There are four different types of scenarios, some of which have a very different level of detail.

  • problem scenarios explore the current practice. They serve to uncover current problems, but also to find positive aspects in current processes. The actual product is not yet available.
  • activity scenarios describe which typical and critical services users expect from the application. You focus on them pure functionality and leave out details about feedback and operation of the application.
  • information scenarios build on and refine the activity scenarios. They describe how data of the application are presented to the user and how they are presented Information be interpreted by the user.
  • interaction scenarios are complete design specifications, which contain the results of activity and information scenarios. In them are supported tasks, the coding of the information and the Application feedback specified, as well as the influence on the actual user.

Like the structure of the personas, problem scenarios are part of the analysis of an application, while the other three scenarios are used to design the application.

Example: problem scenario

Diana Haller is a student and gets up at 7 a.m. She freshens up quickly, eats a bowl of oatmeal for breakfast, and then goes swimming. The swimming pool is a few kilometers away from her dorm, so she bikes there. After swimming, she drives to the university to listen to her lectures for Monday.

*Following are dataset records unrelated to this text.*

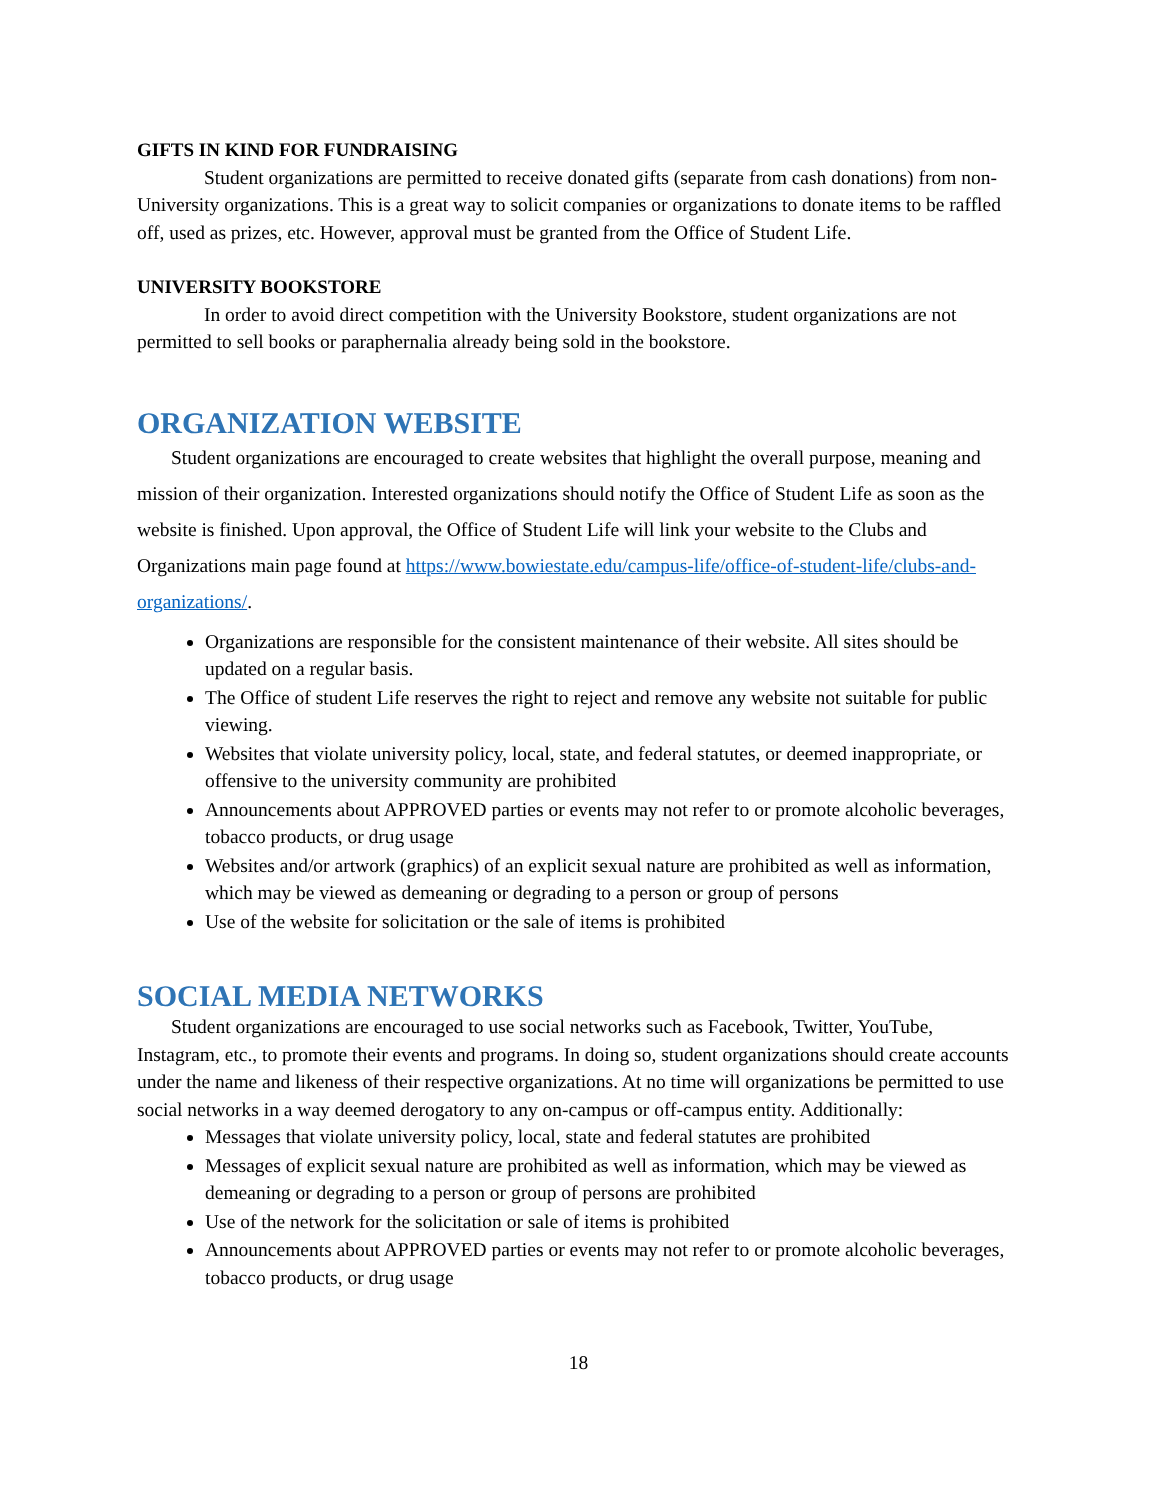GIFTS IN KIND FOR FUNDRAISING
Student organizations are permitted to receive donated gifts (separate from cash donations) from non-University organizations. This is a great way to solicit companies or organizations to donate items to be raffled off, used as prizes, etc. However, approval must be granted from the Office of Student Life.
UNIVERSITY BOOKSTORE
In order to avoid direct competition with the University Bookstore, student organizations are not permitted to sell books or paraphernalia already being sold in the bookstore.
ORGANIZATION WEBSITE
Student organizations are encouraged to create websites that highlight the overall purpose, meaning and mission of their organization. Interested organizations should notify the Office of Student Life as soon as the website is finished. Upon approval, the Office of Student Life will link your website to the Clubs and Organizations main page found at https://www.bowiestate.edu/campus-life/office-of-student-life/clubs-and-organizations/.
Organizations are responsible for the consistent maintenance of their website. All sites should be updated on a regular basis.
The Office of student Life reserves the right to reject and remove any website not suitable for public viewing.
Websites that violate university policy, local, state, and federal statutes, or deemed inappropriate, or offensive to the university community are prohibited
Announcements about APPROVED parties or events may not refer to or promote alcoholic beverages, tobacco products, or drug usage
Websites and/or artwork (graphics) of an explicit sexual nature are prohibited as well as information, which may be viewed as demeaning or degrading to a person or group of persons
Use of the website for solicitation or the sale of items is prohibited
SOCIAL MEDIA NETWORKS
Student organizations are encouraged to use social networks such as Facebook, Twitter, YouTube, Instagram, etc., to promote their events and programs. In doing so, student organizations should create accounts under the name and likeness of their respective organizations. At no time will organizations be permitted to use social networks in a way deemed derogatory to any on-campus or off-campus entity. Additionally:
Messages that violate university policy, local, state and federal statutes are prohibited
Messages of explicit sexual nature are prohibited as well as information, which may be viewed as demeaning or degrading to a person or group of persons are prohibited
Use of the network for the solicitation or sale of items is prohibited
Announcements about APPROVED parties or events may not refer to or promote alcoholic beverages, tobacco products, or drug usage
18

On the way to the lecture, she checks her tracker. Since Diana only walked a few steps that day and rode her bike more, it shows a frustratingly small number. So Diana purposefully walks up the stairs to the lecture hall and accepts a few detours. To increase her strides, she even pushes the bike to the library, where she joins a study group.

In the evening Diana trains with her volleyball team. She and her best friend compare the steps they managed that day. Diana's number is still much smaller than usual, and Diana is frustrated that her kilometers on the bike and her strokes are not counted. After being raised by her friend, she tries her best to win the volleyball round.

Claims - pros and cons

Claims are the characteristics of the scenario that affect the user in a positive or negative way. Claims are listed for each scenario. The end result is a list of tradeoffs that can be used to discuss features, situations, and requirements.

A claim analysis for the above problem scenario would look like this:

  • Sharing the step count with friends is a social activity and increases Diana's engagement with the fitness tracker.
  • Tracking and checking the number of steps leads to healthy behavior in Diana (climbing stairs, running).
  • Diana is frustrated by the limitation of her pedometer. She moves slower than necessary to increase step count (walk instead of bike) to increase her objective progress.

 

How to proceed...

Based on the problem case and the rough user analysis, we developed a persona and wrote a problem scenario in which we examine current practice. We analyzed the scenario Claims. However, as already written, several personas would be required, with which we can then also look at the current practice. We can then check these for claims and incorporate our findings into drafts. Anyone who would like to practice is invited to create a persona for, for example, the Steady stepper (Slide #7) and share it with us.